BY EMILY BLOMQUIST ’18
“I love Paris in the rain! I love Northampton in the rain!” sang singer-songwriter Regina Spektor in Smith College’s John M. Greene Hall last Tuesday night. Northampton is just one stop of many on the native Muscovite’s fall 2017 U.S. tour dubbed a “A Very Special Solo Performance.”
Despite performing with only a teal guitar and two pianos, Spektor wowed the audience with her raw vocal talent and musical ingenuity. While some artists may have struggled without additional musicians or electronics, Spektor thrived. She banged on the body of her steinway piano in multiple tracks, including “Flyin,” a song she wrote in college. During “Poor Little Rich Boy” she used a chair as a drum, beating her sticks against its wooden surface.
While Spektor is known for collaborating with other artists, she admitted that “There’s something magic that happens when you’re just by yourself and completely free. You’re only sort of tuning to your own rhythms, to your own desires and thoughts. And I wanted to experience that again,” in an interview with the Arizona Sun.
Spektor at times epitomized the trope of the overly quirky indie singer, but then at others broke this mold with spunky, curse ridden lyrics. It was nothing short of bewildering to hear the singer speak to the audience, apologizing for forgetting “how to talk to people,” and then advising audience members to “keep doing your shit.” These mannerisms carry into Spektor’s songs, which range from thoughtful melodies that dip and soar, to eccentric ballads about washing machines and old meatballs wrapped in tinfoil.

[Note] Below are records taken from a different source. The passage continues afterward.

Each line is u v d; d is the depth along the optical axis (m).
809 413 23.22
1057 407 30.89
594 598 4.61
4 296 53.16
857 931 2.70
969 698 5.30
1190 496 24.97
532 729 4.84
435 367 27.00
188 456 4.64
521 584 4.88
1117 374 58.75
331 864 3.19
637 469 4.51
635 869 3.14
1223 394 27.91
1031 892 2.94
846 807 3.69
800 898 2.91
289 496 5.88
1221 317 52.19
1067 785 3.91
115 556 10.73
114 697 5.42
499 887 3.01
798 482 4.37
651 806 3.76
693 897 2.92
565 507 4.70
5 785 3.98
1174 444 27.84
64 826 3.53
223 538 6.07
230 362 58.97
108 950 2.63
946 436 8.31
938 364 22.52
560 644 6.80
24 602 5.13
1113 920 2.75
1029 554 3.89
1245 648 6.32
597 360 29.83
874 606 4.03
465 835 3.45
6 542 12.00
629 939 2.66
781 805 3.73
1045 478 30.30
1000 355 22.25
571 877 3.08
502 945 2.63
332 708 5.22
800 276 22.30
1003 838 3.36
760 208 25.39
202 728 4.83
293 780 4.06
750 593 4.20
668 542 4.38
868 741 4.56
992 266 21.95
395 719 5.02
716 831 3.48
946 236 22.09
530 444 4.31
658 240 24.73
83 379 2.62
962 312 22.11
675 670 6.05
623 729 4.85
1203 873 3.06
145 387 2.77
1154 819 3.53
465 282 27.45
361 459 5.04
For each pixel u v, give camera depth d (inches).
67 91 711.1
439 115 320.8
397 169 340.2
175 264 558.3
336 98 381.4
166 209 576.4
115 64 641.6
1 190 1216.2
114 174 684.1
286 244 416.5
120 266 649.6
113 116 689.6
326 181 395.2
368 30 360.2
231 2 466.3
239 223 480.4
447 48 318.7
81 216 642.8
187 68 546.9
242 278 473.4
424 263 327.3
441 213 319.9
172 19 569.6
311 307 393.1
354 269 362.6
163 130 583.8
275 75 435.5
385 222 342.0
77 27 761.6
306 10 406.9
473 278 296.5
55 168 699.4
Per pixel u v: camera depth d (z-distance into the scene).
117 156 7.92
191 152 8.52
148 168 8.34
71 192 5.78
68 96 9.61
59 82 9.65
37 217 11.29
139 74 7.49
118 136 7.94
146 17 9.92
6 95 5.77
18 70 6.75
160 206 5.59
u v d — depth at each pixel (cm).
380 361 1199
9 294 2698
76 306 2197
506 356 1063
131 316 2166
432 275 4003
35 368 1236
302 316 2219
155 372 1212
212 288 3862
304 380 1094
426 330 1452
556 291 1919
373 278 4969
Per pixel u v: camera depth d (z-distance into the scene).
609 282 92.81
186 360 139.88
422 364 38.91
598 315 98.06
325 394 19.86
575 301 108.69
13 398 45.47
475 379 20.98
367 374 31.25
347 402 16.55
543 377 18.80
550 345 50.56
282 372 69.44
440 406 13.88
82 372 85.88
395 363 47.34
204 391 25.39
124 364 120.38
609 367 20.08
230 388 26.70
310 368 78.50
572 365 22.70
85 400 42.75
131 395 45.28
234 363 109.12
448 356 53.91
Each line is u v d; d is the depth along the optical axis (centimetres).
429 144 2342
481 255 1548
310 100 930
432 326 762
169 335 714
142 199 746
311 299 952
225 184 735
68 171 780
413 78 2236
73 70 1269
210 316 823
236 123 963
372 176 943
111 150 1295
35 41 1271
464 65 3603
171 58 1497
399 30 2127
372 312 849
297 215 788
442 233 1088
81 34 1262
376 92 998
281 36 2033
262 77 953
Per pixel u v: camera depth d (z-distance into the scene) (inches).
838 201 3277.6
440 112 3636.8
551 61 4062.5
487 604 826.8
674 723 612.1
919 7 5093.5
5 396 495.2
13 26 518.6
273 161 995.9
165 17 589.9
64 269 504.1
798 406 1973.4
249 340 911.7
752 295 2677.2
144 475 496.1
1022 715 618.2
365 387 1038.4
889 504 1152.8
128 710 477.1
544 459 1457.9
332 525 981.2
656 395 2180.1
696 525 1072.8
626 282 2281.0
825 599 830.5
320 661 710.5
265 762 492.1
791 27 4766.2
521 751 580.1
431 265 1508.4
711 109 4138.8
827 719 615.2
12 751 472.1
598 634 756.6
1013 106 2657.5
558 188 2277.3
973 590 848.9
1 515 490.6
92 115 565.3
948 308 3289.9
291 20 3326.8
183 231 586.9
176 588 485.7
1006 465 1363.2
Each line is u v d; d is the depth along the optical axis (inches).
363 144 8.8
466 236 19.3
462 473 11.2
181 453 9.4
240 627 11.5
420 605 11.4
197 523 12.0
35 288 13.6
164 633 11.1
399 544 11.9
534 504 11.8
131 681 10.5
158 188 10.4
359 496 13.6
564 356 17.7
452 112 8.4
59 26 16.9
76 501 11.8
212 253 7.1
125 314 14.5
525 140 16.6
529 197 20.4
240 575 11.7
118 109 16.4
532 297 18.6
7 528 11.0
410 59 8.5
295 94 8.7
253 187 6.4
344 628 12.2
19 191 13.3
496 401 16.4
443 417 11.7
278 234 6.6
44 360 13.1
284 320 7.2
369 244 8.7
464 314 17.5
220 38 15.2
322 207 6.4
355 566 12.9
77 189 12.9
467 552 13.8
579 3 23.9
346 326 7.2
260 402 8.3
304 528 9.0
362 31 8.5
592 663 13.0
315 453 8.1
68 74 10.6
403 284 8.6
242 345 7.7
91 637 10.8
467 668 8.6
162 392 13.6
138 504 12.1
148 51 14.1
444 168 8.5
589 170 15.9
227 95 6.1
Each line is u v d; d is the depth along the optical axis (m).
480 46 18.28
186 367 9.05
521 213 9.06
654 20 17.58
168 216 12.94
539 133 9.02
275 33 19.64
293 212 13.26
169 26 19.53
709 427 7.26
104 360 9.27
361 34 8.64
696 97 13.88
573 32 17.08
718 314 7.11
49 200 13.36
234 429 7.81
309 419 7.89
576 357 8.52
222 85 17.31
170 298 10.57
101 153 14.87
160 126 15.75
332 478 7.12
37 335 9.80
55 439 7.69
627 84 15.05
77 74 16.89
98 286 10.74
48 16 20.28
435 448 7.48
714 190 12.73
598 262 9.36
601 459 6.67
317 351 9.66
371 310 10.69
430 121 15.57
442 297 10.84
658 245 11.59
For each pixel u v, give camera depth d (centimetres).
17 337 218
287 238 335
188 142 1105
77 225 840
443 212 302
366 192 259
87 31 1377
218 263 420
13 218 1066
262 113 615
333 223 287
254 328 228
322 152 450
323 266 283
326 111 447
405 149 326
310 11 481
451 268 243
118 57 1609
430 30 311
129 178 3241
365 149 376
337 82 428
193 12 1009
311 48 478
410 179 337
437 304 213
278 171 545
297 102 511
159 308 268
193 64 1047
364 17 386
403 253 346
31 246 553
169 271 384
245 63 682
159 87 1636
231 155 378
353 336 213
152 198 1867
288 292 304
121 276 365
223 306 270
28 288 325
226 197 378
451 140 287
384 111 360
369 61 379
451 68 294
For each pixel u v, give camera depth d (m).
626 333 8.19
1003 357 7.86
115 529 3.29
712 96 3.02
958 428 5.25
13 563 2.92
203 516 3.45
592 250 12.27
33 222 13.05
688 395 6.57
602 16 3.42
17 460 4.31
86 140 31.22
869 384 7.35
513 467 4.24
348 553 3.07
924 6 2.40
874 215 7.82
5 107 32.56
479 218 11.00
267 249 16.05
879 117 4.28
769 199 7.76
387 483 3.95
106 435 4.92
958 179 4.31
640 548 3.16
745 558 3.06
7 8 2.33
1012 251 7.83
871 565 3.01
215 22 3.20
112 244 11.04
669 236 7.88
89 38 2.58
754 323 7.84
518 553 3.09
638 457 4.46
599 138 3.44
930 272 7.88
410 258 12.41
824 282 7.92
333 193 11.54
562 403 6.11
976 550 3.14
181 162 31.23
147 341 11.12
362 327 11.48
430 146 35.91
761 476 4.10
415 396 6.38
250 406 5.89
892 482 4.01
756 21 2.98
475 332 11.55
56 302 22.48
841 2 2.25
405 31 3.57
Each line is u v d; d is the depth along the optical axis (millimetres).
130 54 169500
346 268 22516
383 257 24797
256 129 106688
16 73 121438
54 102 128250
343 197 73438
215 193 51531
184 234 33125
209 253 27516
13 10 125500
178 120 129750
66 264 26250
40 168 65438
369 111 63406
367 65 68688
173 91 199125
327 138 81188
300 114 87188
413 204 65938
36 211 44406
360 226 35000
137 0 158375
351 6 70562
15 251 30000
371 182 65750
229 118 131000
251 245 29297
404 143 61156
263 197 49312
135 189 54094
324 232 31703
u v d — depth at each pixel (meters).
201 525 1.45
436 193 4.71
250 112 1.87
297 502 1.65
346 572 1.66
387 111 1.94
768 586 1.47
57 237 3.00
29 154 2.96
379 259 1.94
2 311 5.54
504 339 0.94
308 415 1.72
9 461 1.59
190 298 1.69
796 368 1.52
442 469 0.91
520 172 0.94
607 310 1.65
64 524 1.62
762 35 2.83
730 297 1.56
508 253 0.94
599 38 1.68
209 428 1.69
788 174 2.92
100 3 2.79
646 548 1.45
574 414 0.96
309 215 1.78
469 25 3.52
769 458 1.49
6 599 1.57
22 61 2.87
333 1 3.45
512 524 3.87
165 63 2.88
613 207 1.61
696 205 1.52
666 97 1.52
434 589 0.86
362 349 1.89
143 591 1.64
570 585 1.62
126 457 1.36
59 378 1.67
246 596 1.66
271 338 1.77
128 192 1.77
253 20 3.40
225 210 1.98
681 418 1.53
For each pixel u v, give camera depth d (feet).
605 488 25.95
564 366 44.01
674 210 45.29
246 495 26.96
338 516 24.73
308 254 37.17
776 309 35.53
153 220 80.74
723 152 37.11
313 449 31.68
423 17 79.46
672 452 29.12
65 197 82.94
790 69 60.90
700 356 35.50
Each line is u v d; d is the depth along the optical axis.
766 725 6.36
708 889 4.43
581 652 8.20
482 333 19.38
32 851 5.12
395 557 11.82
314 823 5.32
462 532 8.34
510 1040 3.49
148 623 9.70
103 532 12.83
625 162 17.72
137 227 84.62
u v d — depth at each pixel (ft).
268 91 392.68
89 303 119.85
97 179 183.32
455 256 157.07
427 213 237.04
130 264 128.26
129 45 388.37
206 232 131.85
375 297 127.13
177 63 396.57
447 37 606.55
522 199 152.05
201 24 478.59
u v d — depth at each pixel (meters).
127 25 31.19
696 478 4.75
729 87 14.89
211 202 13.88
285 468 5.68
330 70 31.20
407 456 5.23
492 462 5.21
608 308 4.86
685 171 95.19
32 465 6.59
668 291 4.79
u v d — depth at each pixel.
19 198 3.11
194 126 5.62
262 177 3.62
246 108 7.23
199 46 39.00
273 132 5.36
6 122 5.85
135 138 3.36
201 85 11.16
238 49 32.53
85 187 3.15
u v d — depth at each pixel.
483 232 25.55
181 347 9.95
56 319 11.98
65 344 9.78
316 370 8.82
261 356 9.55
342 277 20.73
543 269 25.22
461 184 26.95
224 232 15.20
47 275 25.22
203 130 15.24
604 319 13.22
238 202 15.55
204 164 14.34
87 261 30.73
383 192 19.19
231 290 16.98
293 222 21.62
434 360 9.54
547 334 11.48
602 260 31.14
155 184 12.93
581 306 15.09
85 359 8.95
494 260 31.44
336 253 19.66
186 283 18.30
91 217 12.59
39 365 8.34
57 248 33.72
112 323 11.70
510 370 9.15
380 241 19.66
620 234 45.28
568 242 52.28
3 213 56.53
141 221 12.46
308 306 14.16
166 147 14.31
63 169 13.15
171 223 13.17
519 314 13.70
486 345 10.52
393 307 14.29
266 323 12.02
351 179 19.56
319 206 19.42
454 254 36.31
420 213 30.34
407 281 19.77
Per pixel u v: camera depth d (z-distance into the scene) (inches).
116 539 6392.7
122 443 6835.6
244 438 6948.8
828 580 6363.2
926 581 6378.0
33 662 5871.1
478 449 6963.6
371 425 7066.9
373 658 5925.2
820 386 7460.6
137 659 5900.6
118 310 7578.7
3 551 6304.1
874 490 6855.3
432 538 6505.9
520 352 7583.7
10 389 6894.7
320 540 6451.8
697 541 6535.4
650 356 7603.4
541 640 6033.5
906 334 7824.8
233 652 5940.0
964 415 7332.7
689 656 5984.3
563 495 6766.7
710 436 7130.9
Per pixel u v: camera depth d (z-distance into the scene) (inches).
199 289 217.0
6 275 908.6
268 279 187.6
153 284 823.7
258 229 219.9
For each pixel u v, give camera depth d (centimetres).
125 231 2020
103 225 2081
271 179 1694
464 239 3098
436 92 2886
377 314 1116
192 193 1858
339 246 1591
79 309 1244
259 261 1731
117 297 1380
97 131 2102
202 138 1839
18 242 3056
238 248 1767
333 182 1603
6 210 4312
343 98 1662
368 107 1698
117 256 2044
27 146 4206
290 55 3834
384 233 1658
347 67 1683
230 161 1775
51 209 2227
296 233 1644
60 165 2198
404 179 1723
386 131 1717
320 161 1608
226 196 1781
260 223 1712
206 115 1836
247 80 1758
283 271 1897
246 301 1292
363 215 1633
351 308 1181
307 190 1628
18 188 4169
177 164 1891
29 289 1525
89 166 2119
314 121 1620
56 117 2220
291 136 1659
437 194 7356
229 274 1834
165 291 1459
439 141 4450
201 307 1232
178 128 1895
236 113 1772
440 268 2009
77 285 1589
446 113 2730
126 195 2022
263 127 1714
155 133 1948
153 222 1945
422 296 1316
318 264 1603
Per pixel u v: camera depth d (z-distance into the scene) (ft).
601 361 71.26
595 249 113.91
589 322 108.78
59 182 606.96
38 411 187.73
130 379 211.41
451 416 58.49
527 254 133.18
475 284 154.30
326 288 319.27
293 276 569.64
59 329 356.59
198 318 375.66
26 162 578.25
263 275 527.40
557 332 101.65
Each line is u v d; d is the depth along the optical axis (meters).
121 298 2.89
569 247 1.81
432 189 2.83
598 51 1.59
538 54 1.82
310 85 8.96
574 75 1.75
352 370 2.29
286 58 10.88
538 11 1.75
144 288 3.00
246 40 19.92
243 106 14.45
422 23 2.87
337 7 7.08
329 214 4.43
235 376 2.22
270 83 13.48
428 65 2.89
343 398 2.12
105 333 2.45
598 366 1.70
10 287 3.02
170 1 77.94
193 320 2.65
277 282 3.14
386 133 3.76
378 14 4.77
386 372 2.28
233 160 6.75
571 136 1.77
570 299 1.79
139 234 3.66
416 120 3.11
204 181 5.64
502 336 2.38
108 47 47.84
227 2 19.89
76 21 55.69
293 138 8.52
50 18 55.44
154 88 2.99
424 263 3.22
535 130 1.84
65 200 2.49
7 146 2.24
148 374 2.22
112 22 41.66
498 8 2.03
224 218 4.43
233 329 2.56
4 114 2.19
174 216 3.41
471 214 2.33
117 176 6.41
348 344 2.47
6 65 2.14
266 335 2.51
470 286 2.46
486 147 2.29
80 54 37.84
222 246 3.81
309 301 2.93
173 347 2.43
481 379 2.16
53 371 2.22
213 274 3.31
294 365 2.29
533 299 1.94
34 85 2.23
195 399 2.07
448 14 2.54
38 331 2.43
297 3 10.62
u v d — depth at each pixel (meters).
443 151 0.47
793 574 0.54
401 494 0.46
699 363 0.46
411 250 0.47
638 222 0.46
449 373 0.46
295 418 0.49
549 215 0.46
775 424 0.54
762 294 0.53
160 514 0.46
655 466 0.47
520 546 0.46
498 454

It is this unique charm that captivates Spektor fans and had them quietly singing along and laughing uproariously to her tracks. At times one couldn’t help but wonder if they’d walked into a comedy club instead of a concert.
Even when Spektor touched on more serious topics, such as politics, she infused her songs and dialogue with humor. This was particularly evident in “A Ballad of a Politician,” which she dedicated to bettering the ratio of “morons” to “actual public servants” in the world.
Spektor disclosed to the audience that the objective of the concert was “not to burp.” It was comments like these that made Spektor feel more like a friend than famous performer. While her songs may grace the stages of Broadway and the screens of our televisions, she’s still a woman that deals with basic gastrointestinal issues and isn’t afraid to share them, sometimes even in a song.